== DATA LINES

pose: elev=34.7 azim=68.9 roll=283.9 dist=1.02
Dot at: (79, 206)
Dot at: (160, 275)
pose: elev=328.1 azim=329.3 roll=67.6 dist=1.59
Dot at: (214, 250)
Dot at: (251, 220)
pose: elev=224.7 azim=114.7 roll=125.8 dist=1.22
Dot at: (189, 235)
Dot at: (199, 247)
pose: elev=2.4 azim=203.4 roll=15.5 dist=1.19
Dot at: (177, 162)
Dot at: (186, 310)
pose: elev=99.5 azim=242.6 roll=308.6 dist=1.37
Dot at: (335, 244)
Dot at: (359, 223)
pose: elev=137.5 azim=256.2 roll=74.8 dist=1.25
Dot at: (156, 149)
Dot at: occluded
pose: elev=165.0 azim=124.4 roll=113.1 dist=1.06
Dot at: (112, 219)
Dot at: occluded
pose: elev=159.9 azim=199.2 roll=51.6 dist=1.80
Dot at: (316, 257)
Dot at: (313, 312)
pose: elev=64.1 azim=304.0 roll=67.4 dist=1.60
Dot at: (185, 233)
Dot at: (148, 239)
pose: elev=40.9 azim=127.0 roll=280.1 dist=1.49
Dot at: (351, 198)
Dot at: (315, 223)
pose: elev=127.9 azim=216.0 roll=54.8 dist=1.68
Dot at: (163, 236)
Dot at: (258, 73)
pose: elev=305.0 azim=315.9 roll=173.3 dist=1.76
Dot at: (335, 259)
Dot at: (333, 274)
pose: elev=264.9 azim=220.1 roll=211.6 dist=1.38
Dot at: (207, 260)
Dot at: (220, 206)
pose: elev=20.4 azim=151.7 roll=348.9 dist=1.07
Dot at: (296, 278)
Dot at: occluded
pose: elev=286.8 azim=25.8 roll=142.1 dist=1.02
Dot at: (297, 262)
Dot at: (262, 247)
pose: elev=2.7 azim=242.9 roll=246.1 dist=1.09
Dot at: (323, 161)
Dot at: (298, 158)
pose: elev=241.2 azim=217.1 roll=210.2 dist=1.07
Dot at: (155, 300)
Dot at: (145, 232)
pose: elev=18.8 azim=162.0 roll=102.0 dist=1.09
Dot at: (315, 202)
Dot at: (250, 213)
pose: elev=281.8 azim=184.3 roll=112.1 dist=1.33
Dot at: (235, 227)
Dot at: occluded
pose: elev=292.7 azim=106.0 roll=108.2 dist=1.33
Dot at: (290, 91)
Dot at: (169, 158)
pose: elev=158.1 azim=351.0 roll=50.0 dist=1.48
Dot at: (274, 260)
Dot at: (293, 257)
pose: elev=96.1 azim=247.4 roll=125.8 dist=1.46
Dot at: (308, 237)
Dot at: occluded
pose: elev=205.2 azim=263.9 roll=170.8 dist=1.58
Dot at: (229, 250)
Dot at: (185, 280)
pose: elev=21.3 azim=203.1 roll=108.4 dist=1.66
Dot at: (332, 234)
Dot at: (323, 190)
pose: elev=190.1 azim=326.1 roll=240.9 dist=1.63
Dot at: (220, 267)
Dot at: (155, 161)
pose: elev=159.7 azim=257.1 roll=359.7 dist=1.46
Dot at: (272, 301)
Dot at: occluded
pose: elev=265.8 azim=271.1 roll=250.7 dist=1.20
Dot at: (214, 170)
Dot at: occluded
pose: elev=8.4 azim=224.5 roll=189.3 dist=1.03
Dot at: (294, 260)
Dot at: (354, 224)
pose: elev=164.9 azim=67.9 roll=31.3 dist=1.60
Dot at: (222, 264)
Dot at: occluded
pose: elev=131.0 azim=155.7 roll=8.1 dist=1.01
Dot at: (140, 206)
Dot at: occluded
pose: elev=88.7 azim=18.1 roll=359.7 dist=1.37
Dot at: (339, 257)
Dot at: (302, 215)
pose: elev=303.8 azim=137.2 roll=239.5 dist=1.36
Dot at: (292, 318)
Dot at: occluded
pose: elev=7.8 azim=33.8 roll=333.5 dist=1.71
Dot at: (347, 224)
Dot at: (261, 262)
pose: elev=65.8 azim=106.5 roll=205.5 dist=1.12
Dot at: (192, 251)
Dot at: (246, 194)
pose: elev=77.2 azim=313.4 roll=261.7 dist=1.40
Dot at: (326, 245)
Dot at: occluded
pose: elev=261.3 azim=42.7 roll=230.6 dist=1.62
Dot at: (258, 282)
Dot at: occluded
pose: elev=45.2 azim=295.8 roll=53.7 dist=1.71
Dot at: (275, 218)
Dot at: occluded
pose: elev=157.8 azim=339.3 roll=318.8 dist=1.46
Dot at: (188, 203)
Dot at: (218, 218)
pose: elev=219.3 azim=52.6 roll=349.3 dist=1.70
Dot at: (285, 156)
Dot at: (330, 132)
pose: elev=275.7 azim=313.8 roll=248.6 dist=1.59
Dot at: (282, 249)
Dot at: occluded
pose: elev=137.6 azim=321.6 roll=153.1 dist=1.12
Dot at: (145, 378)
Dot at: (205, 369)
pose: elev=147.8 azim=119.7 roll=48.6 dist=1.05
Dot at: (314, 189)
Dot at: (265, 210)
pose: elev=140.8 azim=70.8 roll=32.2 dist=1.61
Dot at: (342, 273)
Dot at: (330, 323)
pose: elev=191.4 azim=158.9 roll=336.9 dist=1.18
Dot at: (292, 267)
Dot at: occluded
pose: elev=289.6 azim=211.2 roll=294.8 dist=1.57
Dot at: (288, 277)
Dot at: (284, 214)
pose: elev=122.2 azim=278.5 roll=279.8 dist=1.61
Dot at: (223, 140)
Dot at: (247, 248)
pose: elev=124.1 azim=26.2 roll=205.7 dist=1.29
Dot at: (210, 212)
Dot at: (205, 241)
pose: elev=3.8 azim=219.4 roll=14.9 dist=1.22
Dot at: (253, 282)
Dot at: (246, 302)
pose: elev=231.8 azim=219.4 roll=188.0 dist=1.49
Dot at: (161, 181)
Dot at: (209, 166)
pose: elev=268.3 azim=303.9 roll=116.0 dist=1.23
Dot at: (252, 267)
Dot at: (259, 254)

====

§ TASK STATEMENT
Put all of the data above into a numbered list, omitting any blank lines.

§ EXPECTED ANSWER
1. pose: elev=34.7 azim=68.9 roll=283.9 dist=1.02
2. Dot at: (79, 206)
3. Dot at: (160, 275)
4. pose: elev=328.1 azim=329.3 roll=67.6 dist=1.59
5. Dot at: (214, 250)
6. Dot at: (251, 220)
7. pose: elev=224.7 azim=114.7 roll=125.8 dist=1.22
8. Dot at: (189, 235)
9. Dot at: (199, 247)
10. pose: elev=2.4 azim=203.4 roll=15.5 dist=1.19
11. Dot at: (177, 162)
12. Dot at: (186, 310)
13. pose: elev=99.5 azim=242.6 roll=308.6 dist=1.37
14. Dot at: (335, 244)
15. Dot at: (359, 223)
16. pose: elev=137.5 azim=256.2 roll=74.8 dist=1.25
17. Dot at: (156, 149)
18. Dot at: occluded
19. pose: elev=165.0 azim=124.4 roll=113.1 dist=1.06
20. Dot at: (112, 219)
21. Dot at: occluded
22. pose: elev=159.9 azim=199.2 roll=51.6 dist=1.80
23. Dot at: (316, 257)
24. Dot at: (313, 312)
25. pose: elev=64.1 azim=304.0 roll=67.4 dist=1.60
26. Dot at: (185, 233)
27. Dot at: (148, 239)
28. pose: elev=40.9 azim=127.0 roll=280.1 dist=1.49
29. Dot at: (351, 198)
30. Dot at: (315, 223)
31. pose: elev=127.9 azim=216.0 roll=54.8 dist=1.68
32. Dot at: (163, 236)
33. Dot at: (258, 73)
34. pose: elev=305.0 azim=315.9 roll=173.3 dist=1.76
35. Dot at: (335, 259)
36. Dot at: (333, 274)
37. pose: elev=264.9 azim=220.1 roll=211.6 dist=1.38
38. Dot at: (207, 260)
39. Dot at: (220, 206)
40. pose: elev=20.4 azim=151.7 roll=348.9 dist=1.07
41. Dot at: (296, 278)
42. Dot at: occluded
43. pose: elev=286.8 azim=25.8 roll=142.1 dist=1.02
44. Dot at: (297, 262)
45. Dot at: (262, 247)
46. pose: elev=2.7 azim=242.9 roll=246.1 dist=1.09
47. Dot at: (323, 161)
48. Dot at: (298, 158)
49. pose: elev=241.2 azim=217.1 roll=210.2 dist=1.07
50. Dot at: (155, 300)
51. Dot at: (145, 232)
52. pose: elev=18.8 azim=162.0 roll=102.0 dist=1.09
53. Dot at: (315, 202)
54. Dot at: (250, 213)
55. pose: elev=281.8 azim=184.3 roll=112.1 dist=1.33
56. Dot at: (235, 227)
57. Dot at: occluded
58. pose: elev=292.7 azim=106.0 roll=108.2 dist=1.33
59. Dot at: (290, 91)
60. Dot at: (169, 158)
61. pose: elev=158.1 azim=351.0 roll=50.0 dist=1.48
62. Dot at: (274, 260)
63. Dot at: (293, 257)
64. pose: elev=96.1 azim=247.4 roll=125.8 dist=1.46
65. Dot at: (308, 237)
66. Dot at: occluded
67. pose: elev=205.2 azim=263.9 roll=170.8 dist=1.58
68. Dot at: (229, 250)
69. Dot at: (185, 280)
70. pose: elev=21.3 azim=203.1 roll=108.4 dist=1.66
71. Dot at: (332, 234)
72. Dot at: (323, 190)
73. pose: elev=190.1 azim=326.1 roll=240.9 dist=1.63
74. Dot at: (220, 267)
75. Dot at: (155, 161)
76. pose: elev=159.7 azim=257.1 roll=359.7 dist=1.46
77. Dot at: (272, 301)
78. Dot at: occluded
79. pose: elev=265.8 azim=271.1 roll=250.7 dist=1.20
80. Dot at: (214, 170)
81. Dot at: occluded
82. pose: elev=8.4 azim=224.5 roll=189.3 dist=1.03
83. Dot at: (294, 260)
84. Dot at: (354, 224)
85. pose: elev=164.9 azim=67.9 roll=31.3 dist=1.60
86. Dot at: (222, 264)
87. Dot at: occluded
88. pose: elev=131.0 azim=155.7 roll=8.1 dist=1.01
89. Dot at: (140, 206)
90. Dot at: occluded
91. pose: elev=88.7 azim=18.1 roll=359.7 dist=1.37
92. Dot at: (339, 257)
93. Dot at: (302, 215)
94. pose: elev=303.8 azim=137.2 roll=239.5 dist=1.36
95. Dot at: (292, 318)
96. Dot at: occluded
97. pose: elev=7.8 azim=33.8 roll=333.5 dist=1.71
98. Dot at: (347, 224)
99. Dot at: (261, 262)
100. pose: elev=65.8 azim=106.5 roll=205.5 dist=1.12
101. Dot at: (192, 251)
102. Dot at: (246, 194)
103. pose: elev=77.2 azim=313.4 roll=261.7 dist=1.40
104. Dot at: (326, 245)
105. Dot at: occluded
106. pose: elev=261.3 azim=42.7 roll=230.6 dist=1.62
107. Dot at: (258, 282)
108. Dot at: occluded
109. pose: elev=45.2 azim=295.8 roll=53.7 dist=1.71
110. Dot at: (275, 218)
111. Dot at: occluded
112. pose: elev=157.8 azim=339.3 roll=318.8 dist=1.46
113. Dot at: (188, 203)
114. Dot at: (218, 218)
115. pose: elev=219.3 azim=52.6 roll=349.3 dist=1.70
116. Dot at: (285, 156)
117. Dot at: (330, 132)
118. pose: elev=275.7 azim=313.8 roll=248.6 dist=1.59
119. Dot at: (282, 249)
120. Dot at: occluded
121. pose: elev=137.6 azim=321.6 roll=153.1 dist=1.12
122. Dot at: (145, 378)
123. Dot at: (205, 369)
124. pose: elev=147.8 azim=119.7 roll=48.6 dist=1.05
125. Dot at: (314, 189)
126. Dot at: (265, 210)
127. pose: elev=140.8 azim=70.8 roll=32.2 dist=1.61
128. Dot at: (342, 273)
129. Dot at: (330, 323)
130. pose: elev=191.4 azim=158.9 roll=336.9 dist=1.18
131. Dot at: (292, 267)
132. Dot at: occluded
133. pose: elev=289.6 azim=211.2 roll=294.8 dist=1.57
134. Dot at: (288, 277)
135. Dot at: (284, 214)
136. pose: elev=122.2 azim=278.5 roll=279.8 dist=1.61
137. Dot at: (223, 140)
138. Dot at: (247, 248)
139. pose: elev=124.1 azim=26.2 roll=205.7 dist=1.29
140. Dot at: (210, 212)
141. Dot at: (205, 241)
142. pose: elev=3.8 azim=219.4 roll=14.9 dist=1.22
143. Dot at: (253, 282)
144. Dot at: (246, 302)
145. pose: elev=231.8 azim=219.4 roll=188.0 dist=1.49
146. Dot at: (161, 181)
147. Dot at: (209, 166)
148. pose: elev=268.3 azim=303.9 roll=116.0 dist=1.23
149. Dot at: (252, 267)
150. Dot at: (259, 254)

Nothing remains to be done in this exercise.